[Directive A]
Can you rename "locality" to "site" in the rows, from the line with "family: Fabaceae" up to and including the line with "name author: (Bach. Pyl.) H.T. Powell", and give back only those lines with everything else unchanged?

▬▬▬

# A good tip for the working class



## pghuberaudi (Jan 4, 2018)

I picked up a snooty woman and her daughter last week at an upscale hotel downtown. Gave them a ride to a shopping area with the more upscale shops in the city. When picking her up she pushed her daughter’s hand aside as she reached for the door and said “oh no, they’ll get it.” Suddenly the doorman at the hotel rushes over and opens the door for them, looking at me like “cmon!” I shrug my shoulders at him... I mean, this is uber... not a black car service. 
I drive them to the location and jump out to open the door. Because this is the service industry and I knew she expected it. She “thank you, this is for you.” Hands me 3 dollar bills folded in half. Looks at her daughter as they walk away and says “$3... that’s a good tip for the working class.” 
I wanted to crumple those bills up and pack a dirty ball of slushy snow around and throw it in her face!

But I put it in my pocket because $3 is better than most tip me.

▬▬▬

[Directive B]
Answer these questions about the forum post:
(i) Who rushed over to open the car door at the hotel?
(ii) How much money did the woman hand the driver?
(iii) What did the driver want to pack around the bills before throwing them?

Entries from a dataset
▬▬▬

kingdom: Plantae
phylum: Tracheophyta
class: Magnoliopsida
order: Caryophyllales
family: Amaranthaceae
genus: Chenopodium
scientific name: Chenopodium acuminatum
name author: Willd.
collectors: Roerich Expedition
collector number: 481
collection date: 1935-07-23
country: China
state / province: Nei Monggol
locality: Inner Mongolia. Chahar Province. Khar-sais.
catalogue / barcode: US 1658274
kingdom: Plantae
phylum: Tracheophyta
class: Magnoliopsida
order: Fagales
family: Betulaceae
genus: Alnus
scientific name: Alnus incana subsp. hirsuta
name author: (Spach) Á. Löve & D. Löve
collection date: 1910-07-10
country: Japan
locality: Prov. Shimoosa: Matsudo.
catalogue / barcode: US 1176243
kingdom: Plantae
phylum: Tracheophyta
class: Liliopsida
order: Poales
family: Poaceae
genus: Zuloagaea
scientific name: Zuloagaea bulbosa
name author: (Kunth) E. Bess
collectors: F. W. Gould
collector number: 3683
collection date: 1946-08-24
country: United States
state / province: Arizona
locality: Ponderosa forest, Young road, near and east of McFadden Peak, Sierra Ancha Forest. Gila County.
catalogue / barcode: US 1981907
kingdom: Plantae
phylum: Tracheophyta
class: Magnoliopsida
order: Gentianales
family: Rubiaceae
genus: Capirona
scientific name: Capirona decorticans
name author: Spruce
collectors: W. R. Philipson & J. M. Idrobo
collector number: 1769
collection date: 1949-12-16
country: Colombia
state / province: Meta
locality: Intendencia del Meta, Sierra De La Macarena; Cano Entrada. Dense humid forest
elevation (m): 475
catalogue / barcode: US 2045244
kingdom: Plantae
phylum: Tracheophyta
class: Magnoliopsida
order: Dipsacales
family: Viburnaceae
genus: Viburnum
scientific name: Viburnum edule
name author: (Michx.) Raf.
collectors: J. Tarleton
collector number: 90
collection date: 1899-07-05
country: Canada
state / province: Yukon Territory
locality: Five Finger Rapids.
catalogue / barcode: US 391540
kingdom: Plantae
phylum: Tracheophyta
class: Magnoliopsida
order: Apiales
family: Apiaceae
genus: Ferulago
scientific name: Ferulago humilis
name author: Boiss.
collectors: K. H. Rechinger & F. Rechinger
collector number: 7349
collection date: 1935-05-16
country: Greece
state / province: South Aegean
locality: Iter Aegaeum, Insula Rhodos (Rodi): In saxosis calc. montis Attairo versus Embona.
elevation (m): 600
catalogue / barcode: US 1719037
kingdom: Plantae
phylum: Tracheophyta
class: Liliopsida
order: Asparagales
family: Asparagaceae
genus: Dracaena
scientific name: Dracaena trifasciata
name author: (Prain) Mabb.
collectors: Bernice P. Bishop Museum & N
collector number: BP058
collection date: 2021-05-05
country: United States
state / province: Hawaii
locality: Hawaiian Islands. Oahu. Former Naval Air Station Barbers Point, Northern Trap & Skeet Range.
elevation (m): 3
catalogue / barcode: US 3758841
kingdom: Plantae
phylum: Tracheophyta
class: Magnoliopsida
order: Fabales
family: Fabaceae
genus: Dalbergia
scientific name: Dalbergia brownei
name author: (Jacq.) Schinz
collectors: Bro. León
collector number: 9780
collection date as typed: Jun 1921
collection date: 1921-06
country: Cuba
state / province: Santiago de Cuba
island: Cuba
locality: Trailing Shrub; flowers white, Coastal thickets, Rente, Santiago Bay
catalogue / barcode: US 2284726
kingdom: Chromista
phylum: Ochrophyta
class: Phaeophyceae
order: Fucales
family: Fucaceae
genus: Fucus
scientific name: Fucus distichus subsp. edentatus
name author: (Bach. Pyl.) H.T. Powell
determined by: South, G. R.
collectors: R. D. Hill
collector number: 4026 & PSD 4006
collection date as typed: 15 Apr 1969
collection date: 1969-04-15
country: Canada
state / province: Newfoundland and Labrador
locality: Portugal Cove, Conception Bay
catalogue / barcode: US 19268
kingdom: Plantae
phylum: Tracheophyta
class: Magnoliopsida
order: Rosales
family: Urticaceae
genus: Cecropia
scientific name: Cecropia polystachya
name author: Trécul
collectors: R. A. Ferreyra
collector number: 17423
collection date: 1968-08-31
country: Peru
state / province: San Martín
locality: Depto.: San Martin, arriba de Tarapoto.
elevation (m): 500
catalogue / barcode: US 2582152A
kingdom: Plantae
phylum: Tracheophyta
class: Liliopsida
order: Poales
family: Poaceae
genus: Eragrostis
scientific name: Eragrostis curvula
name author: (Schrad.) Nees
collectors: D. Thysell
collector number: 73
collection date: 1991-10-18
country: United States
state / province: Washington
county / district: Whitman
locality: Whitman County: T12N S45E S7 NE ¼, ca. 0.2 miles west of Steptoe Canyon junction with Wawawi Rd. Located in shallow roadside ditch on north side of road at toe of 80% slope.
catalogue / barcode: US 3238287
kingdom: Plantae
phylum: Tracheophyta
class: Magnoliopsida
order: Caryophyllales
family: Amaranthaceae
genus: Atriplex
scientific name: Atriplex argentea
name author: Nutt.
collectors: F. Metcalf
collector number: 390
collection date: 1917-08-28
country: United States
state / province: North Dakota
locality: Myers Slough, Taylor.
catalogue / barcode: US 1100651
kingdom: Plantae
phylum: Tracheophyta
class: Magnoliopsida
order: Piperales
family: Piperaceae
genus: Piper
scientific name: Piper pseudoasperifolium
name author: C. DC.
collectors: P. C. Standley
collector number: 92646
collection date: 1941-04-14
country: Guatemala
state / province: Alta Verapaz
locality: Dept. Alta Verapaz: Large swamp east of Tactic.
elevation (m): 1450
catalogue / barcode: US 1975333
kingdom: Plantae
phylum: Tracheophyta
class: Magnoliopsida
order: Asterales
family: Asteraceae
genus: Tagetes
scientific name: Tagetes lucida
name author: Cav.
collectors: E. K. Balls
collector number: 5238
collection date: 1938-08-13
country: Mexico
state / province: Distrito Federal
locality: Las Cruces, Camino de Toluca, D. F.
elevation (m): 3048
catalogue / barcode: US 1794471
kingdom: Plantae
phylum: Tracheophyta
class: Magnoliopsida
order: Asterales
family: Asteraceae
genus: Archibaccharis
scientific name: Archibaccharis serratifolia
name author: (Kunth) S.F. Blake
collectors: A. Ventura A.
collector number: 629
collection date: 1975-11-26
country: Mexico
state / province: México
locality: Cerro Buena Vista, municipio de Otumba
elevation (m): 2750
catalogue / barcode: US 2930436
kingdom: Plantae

▬▬▬

[Exercise output A]
family: Fabaceae
genus: Dalbergia
scientific name: Dalbergia brownei
name author: (Jacq.) Schinz
collectors: Bro. León
collector number: 9780
collection date as typed: Jun 1921
collection date: 1921-06
country: Cuba
state / province: Santiago de Cuba
island: Cuba
site: Trailing Shrub; flowers white, Coastal thickets, Rente, Santiago Bay
catalogue / barcode: US 2284726
kingdom: Chromista
phylum: Ochrophyta
class: Phaeophyceae
order: Fucales
family: Fucaceae
genus: Fucus
scientific name: Fucus distichus subsp. edentatus
name author: (Bach. Pyl.) H.T. Powell

[Exercise output B]
(i) The doorman at the hotel.
(ii) Three dollar bills, folded in half ($3).
(iii) A dirty ball of slushy snow.